> Dataset excerpts
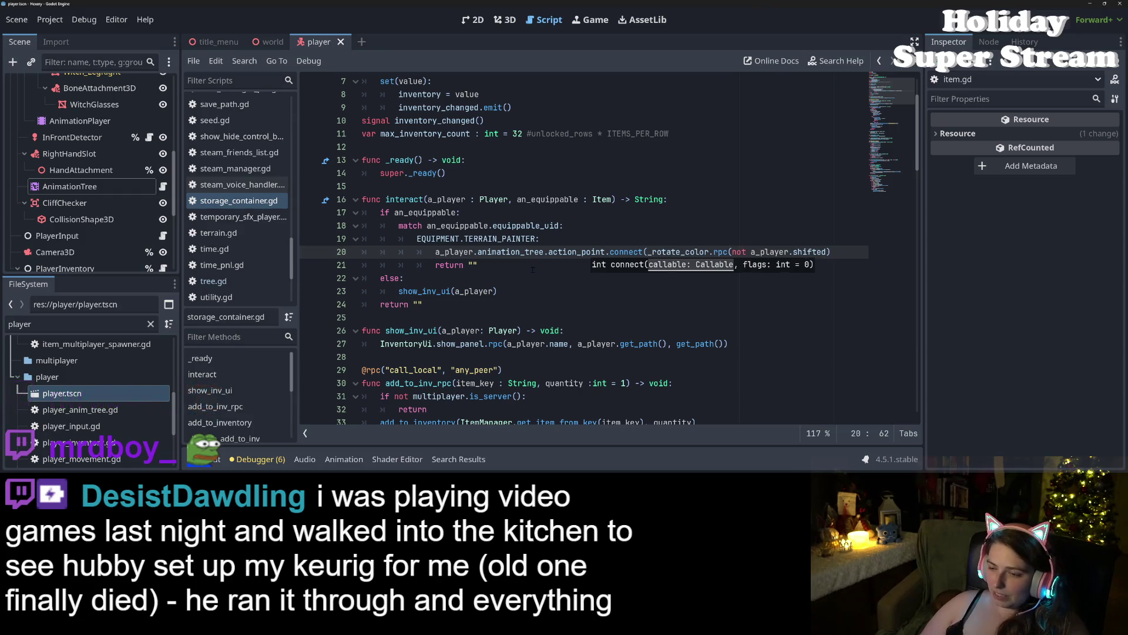
key(ctrl+Right)
key(Right)
key(Right)
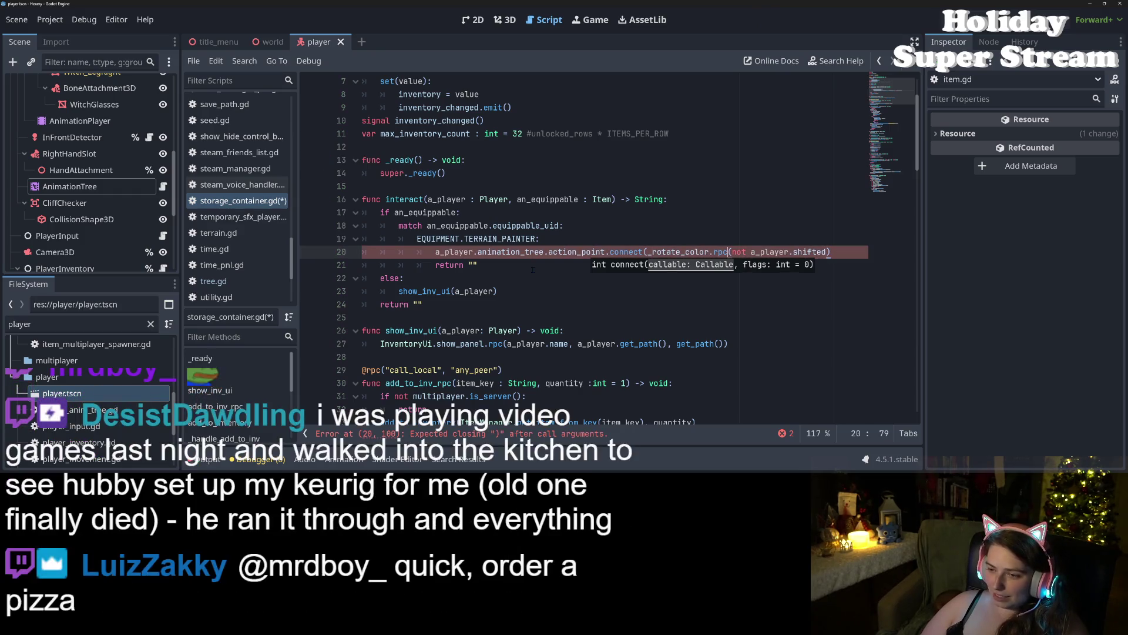
text(.bind)
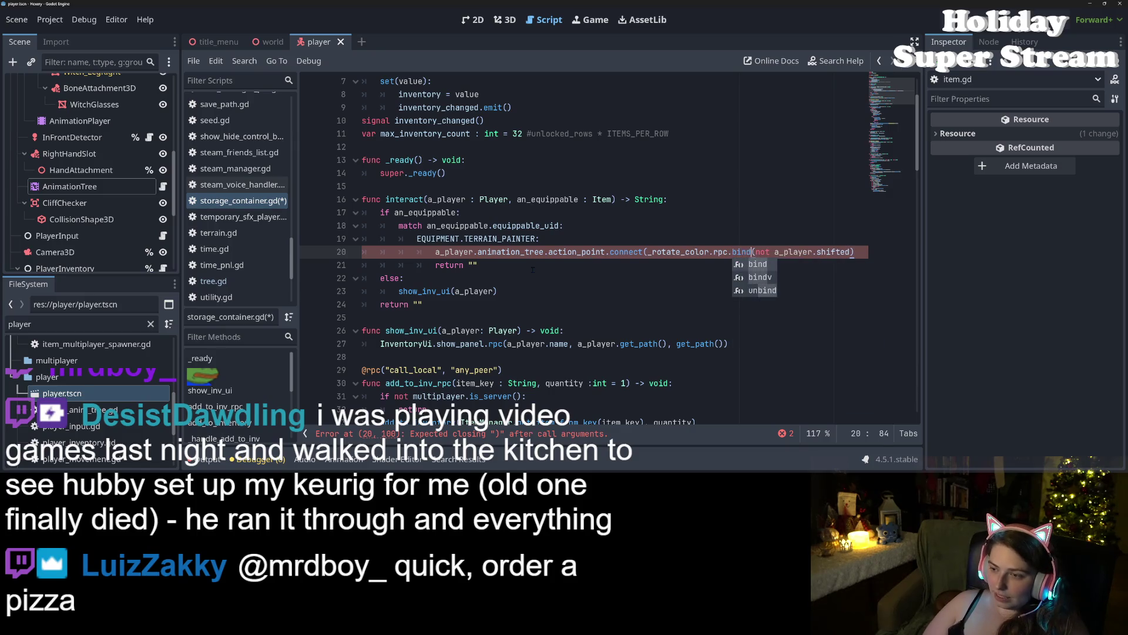
key(End)
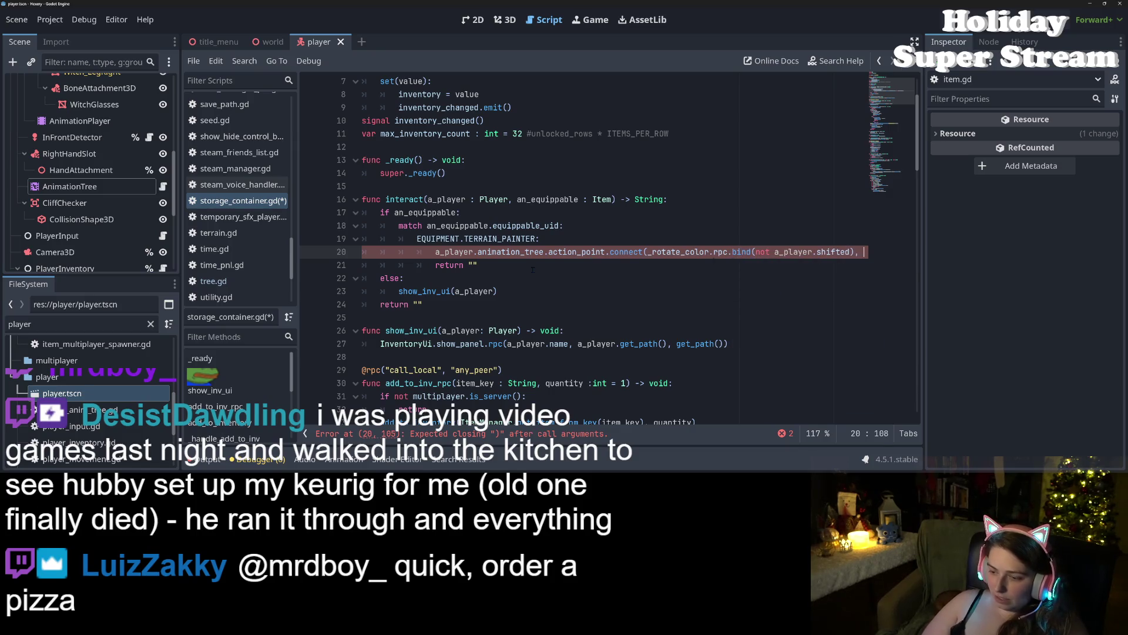
text(ONE_SHO)
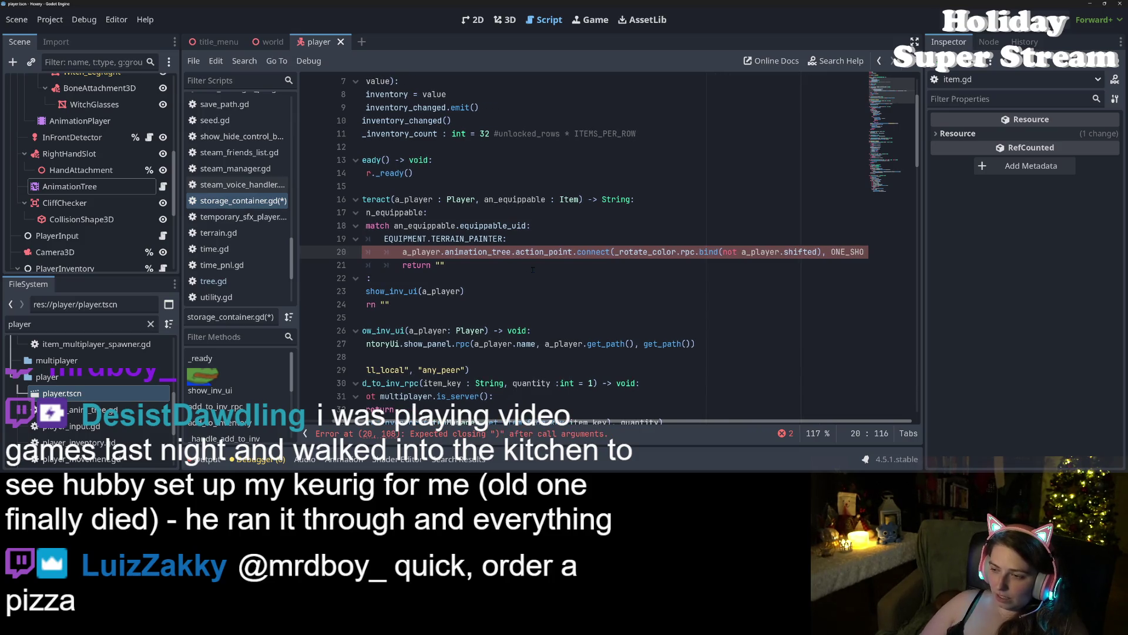
key(Return)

> The problem
With the images omitted, output all entries exactly as given.

> Written reply
key(ctrl+Right)
key(Right)
key(Right)
text(.bind)
key(End)
text(ONE_SHO)
key(Return)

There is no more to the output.